_Excerpt to read_
The worst pressie for your partner

Following MartinH's thread asking or inspiration. What is the least popular pressie you've bought for your partner.
Mine is the jeans as mentioned and the suggested health farm. Closely followed
by the suggestion of a cover girl photo shoot- apparently this meant I thought she needed more makeup. Can't win.


  • Barkles... You're a fella, we've got no chance!!! I alway get running shoes for my presents!
  • A cover girl photo shoot? That sounds potentially naughty indeed! Did you ever see the Simpsons episode where Homer did a similar sort of thing?

    I just ordered the Allen Carr book on how to stop smoking for my boyfriend, so this may be the worst present. Hopefully not.

_Problem_
From the forum thread about unpopular gifts for a partner, quote the passage between "Following MartinH's thread" and "sort of thing?", inclusive. The items that come after this thread are separate material and have no connection to it.

_Extracted data_
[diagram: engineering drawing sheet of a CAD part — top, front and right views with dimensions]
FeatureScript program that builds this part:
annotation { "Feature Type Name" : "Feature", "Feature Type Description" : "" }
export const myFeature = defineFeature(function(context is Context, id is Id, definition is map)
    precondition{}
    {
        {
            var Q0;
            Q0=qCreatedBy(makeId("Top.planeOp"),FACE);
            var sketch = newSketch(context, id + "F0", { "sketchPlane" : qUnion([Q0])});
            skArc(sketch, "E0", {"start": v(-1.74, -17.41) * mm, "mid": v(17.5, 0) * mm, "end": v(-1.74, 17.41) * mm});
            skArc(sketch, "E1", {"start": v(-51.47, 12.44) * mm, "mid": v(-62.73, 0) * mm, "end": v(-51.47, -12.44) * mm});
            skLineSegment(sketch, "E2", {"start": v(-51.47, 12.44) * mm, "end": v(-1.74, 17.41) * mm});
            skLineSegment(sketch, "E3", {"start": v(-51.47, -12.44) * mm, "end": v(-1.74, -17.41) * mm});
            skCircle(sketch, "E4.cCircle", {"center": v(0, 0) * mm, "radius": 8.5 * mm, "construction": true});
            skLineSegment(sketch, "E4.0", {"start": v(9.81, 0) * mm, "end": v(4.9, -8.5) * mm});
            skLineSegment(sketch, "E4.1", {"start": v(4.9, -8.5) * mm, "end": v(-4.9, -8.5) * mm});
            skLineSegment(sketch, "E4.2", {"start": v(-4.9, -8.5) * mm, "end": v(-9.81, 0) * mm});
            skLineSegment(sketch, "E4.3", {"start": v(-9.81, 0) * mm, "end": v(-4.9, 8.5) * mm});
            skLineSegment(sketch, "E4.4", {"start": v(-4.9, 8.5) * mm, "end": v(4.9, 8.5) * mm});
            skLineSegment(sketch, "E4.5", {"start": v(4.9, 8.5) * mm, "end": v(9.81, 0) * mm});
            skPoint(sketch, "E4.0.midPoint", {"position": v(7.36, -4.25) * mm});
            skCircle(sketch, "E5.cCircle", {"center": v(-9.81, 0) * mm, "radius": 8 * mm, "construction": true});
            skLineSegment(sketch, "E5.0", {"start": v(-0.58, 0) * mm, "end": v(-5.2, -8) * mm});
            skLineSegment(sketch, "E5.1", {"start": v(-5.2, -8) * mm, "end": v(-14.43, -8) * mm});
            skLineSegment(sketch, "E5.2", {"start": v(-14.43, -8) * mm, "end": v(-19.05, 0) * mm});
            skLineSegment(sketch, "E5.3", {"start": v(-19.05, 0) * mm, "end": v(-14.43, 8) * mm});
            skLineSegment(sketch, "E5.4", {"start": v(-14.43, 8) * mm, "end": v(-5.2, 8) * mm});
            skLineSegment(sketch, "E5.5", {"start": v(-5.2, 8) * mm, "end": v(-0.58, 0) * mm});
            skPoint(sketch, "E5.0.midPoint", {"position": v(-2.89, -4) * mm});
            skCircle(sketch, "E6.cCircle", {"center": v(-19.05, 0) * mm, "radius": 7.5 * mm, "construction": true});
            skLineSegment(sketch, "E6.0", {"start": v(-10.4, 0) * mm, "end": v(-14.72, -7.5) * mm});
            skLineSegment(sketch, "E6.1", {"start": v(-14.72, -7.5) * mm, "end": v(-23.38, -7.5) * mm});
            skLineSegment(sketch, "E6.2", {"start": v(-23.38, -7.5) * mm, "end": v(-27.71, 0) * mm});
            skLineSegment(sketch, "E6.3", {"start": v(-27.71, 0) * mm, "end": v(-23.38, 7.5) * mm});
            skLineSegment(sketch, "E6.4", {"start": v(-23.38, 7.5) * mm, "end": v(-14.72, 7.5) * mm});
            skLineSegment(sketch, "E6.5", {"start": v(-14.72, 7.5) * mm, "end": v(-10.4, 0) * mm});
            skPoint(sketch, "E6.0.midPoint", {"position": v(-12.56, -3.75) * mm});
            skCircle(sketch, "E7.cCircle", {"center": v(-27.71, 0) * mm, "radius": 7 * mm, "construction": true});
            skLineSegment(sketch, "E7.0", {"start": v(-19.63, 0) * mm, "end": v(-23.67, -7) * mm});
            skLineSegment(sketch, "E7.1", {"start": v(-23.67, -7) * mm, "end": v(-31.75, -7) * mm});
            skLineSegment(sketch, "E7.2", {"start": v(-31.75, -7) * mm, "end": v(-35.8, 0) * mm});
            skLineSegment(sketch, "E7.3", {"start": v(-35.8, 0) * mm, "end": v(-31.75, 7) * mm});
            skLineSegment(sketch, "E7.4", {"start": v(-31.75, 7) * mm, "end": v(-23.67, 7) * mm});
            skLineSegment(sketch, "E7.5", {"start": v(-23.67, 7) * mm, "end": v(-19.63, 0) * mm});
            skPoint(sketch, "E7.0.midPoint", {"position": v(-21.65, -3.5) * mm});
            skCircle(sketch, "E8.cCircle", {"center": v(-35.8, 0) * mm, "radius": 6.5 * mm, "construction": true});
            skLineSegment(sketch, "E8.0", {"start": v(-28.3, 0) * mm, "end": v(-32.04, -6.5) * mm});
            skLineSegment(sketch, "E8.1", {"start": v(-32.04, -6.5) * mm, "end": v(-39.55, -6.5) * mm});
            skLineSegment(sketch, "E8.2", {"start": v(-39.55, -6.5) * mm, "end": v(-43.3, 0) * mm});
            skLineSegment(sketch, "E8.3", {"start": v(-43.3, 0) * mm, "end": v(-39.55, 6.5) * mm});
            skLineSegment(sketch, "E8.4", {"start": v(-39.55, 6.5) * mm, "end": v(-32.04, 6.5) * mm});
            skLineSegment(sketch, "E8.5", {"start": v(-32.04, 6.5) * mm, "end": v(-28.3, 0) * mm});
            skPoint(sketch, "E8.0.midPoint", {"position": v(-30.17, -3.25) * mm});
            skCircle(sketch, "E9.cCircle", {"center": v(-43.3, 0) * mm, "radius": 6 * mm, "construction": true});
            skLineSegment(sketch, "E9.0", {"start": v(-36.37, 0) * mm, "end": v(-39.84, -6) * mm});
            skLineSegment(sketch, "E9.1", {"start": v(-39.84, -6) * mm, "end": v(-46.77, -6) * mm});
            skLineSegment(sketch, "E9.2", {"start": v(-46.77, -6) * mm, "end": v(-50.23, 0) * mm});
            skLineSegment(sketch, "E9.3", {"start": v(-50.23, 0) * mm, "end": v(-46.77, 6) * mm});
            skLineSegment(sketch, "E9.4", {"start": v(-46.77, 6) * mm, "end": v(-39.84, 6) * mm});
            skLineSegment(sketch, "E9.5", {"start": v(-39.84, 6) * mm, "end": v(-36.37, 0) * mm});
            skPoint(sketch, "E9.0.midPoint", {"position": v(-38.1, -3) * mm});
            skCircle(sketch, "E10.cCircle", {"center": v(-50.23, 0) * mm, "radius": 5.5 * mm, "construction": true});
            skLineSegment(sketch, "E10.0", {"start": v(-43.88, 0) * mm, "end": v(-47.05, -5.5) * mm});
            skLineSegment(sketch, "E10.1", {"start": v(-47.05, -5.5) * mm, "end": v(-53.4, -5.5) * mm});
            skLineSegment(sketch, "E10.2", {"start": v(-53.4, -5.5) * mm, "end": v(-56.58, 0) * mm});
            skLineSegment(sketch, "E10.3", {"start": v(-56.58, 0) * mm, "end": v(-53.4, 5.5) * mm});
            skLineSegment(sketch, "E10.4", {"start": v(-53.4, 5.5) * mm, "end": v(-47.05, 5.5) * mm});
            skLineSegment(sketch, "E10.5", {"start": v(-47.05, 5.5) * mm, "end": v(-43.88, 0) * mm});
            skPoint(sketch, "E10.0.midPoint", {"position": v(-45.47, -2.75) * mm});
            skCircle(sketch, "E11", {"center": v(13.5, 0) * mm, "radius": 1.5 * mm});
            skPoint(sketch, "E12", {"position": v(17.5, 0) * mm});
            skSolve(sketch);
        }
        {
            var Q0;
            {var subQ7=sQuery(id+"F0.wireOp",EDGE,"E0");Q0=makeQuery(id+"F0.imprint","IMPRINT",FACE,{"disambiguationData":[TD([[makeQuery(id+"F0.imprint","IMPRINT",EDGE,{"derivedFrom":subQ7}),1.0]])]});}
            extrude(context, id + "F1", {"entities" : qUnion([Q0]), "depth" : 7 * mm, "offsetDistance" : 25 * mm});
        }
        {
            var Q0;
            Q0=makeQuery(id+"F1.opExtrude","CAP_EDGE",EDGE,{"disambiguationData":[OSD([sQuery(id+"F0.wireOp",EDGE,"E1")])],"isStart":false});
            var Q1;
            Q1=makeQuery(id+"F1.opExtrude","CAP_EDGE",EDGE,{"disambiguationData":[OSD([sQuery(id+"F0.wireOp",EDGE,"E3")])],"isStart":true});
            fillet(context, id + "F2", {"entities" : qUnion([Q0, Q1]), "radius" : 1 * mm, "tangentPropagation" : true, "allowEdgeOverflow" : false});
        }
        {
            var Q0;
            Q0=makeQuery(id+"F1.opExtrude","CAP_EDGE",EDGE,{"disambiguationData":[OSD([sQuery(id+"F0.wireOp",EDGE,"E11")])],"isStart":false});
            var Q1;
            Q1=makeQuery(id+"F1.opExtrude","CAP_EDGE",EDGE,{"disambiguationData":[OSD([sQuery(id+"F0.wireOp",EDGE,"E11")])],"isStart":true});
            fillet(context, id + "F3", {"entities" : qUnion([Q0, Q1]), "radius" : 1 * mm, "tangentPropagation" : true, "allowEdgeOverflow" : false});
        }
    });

_Solution for this task_
Following MartinH's thread asking or inspiration. What is the least popular pressie you've bought for your partner.
Mine is the jeans as mentioned and the suggested health farm. Closely followed
by the suggestion of a cover girl photo shoot- apparently this meant I thought she needed more makeup. Can't win.


  • Barkles... You're a fella, we've got no chance!!! I alway get running shoes for my presents!
  • A cover girl photo shoot? That sounds potentially naughty indeed! Did you ever see the Simpsons episode where Homer did a similar sort of thing?